## [ACTION ITEM A]
In the post on specifying gifts, which earlier post had Anastasia read before she raised her point?
## [ACTION ITEM B]
Reproduce the rows word for word, starting at their very first line and ending with the line that contains "mudanças visam simplificar o sistema", with both ends included.

## [PROVIDED TEXT]
____________

Specifying Gifts: Party Invite Faux Pas, or Conscious Parent Protocol?

by Red Pill Mama · 7 comments

in Advertising+Media,Character,General,Toys+Products

Anastasia (faithful reader, commentor and Red Pill Parent) brought up a really interesting point after reading my It’s Time to Fall Out of Love With Cheap post.  She writes:

It’s difficult to control children’s possessions when well-meaning family and friends give gifts that you wouldn’t buy for your children (i.e., cheap plastic).

Not only cheap plastic, but as thinking Red Pill Parents, many of us understand the ramifications and underlying messages in branded or character-based toys, for instance, or dislike many popular toys that might serve to reinforce some gender stereotyping we’re not keen on buying in to — or any number of other things.  But most of all, maybe we just don’t want our kids getting so much more stuff that they don’t need, won’t really appreciate, or won’t really benefit from — and which just reinforces the whole consumerism/stuff mentality — that it’s good to just have more stuff!  Not to mention that we as parents will either be a) stepping around all that stuff, b) picking up that stuff or c) nagging our kids to pick up that stuff.

Which brings me to the question begged by Anastasia’s post: is it OK to let potential gift-givers know what is and is not OK for your kids?

____________

## [AVAILABLE RECORDS]

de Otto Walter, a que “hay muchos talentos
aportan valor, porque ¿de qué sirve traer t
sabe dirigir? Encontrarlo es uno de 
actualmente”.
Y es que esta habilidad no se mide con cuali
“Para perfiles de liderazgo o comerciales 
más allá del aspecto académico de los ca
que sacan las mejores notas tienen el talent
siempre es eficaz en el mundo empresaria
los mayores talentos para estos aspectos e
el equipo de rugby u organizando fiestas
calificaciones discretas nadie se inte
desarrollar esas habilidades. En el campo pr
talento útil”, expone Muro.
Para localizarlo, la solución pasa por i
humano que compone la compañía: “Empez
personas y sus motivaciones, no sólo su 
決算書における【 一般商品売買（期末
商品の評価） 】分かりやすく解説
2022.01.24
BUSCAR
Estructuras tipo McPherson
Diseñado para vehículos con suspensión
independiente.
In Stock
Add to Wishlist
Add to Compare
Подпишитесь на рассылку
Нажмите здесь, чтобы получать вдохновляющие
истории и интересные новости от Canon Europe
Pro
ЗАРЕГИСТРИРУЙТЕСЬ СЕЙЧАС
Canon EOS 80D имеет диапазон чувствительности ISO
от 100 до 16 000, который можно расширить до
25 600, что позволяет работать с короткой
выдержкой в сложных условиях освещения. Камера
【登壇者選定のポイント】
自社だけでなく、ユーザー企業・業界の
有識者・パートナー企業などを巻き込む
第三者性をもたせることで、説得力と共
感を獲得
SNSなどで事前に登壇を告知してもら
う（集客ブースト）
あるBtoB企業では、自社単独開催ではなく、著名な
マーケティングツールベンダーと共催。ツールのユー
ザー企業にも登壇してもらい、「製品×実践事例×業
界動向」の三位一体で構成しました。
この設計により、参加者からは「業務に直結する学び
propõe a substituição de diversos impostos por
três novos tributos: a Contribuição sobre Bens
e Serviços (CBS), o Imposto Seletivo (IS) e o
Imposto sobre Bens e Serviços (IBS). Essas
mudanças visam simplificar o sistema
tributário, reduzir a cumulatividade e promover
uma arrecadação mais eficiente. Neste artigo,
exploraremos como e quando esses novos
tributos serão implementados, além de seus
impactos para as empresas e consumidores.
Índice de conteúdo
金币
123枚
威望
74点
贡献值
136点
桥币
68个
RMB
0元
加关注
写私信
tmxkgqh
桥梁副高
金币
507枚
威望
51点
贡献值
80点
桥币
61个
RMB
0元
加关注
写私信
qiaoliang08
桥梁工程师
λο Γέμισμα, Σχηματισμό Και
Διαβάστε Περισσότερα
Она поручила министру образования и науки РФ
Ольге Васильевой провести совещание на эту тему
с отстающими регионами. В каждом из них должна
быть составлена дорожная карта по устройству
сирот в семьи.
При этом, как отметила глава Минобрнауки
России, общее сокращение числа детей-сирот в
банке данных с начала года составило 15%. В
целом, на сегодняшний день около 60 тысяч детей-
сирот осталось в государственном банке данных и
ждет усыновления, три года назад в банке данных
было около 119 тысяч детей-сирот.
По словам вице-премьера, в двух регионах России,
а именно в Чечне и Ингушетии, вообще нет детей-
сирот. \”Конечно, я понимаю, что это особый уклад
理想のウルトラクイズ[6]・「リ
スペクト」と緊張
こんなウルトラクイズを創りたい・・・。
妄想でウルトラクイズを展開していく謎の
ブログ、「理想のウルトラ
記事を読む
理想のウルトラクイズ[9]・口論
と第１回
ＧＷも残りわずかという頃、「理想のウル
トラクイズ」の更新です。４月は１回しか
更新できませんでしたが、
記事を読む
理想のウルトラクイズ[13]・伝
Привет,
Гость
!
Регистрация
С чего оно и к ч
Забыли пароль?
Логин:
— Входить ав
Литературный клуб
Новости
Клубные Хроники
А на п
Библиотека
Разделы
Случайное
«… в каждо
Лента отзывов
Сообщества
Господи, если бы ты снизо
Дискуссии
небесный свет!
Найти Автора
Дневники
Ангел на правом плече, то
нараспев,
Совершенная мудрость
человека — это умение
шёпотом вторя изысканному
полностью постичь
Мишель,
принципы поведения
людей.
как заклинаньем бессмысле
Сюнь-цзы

____________

## [RESULT A]
It's Time to Fall Out of Love With Cheap.

## [RESULT B]
de Otto Walter, a que “hay muchos talentos
aportan valor, porque ¿de qué sirve traer t
sabe dirigir? Encontrarlo es uno de 
actualmente”.
Y es que esta habilidad no se mide con cuali
“Para perfiles de liderazgo o comerciales 
más allá del aspecto académico de los ca
que sacan las mejores notas tienen el talent
siempre es eficaz en el mundo empresaria
los mayores talentos para estos aspectos e
el equipo de rugby u organizando fiestas
calificaciones discretas nadie se inte
desarrollar esas habilidades. En el campo pr
talento útil”, expone Muro.
Para localizarlo, la solución pasa por i
humano que compone la compañía: “Empez
personas y sus motivaciones, no sólo su 
決算書における【 一般商品売買（期末
商品の評価） 】分かりやすく解説
2022.01.24
BUSCAR
Estructuras tipo McPherson
Diseñado para vehículos con suspensión
independiente.
In Stock
Add to Wishlist
Add to Compare
Подпишитесь на рассылку
Нажмите здесь, чтобы получать вдохновляющие
истории и интересные новости от Canon Europe
Pro
ЗАРЕГИСТРИРУЙТЕСЬ СЕЙЧАС
Canon EOS 80D имеет диапазон чувствительности ISO
от 100 до 16 000, который можно расширить до
25 600, что позволяет работать с короткой
выдержкой в сложных условиях освещения. Камера
【登壇者選定のポイント】
自社だけでなく、ユーザー企業・業界の
有識者・パートナー企業などを巻き込む
第三者性をもたせることで、説得力と共
感を獲得
SNSなどで事前に登壇を告知してもら
う（集客ブースト）
あるBtoB企業では、自社単独開催ではなく、著名な
マーケティングツールベンダーと共催。ツールのユー
ザー企業にも登壇してもらい、「製品×実践事例×業
界動向」の三位一体で構成しました。
この設計により、参加者からは「業務に直結する学び
propõe a substituição de diversos impostos por
três novos tributos: a Contribuição sobre Bens
e Serviços (CBS), o Imposto Seletivo (IS) e o
Imposto sobre Bens e Serviços (IBS). Essas
mudanças visam simplificar o sistema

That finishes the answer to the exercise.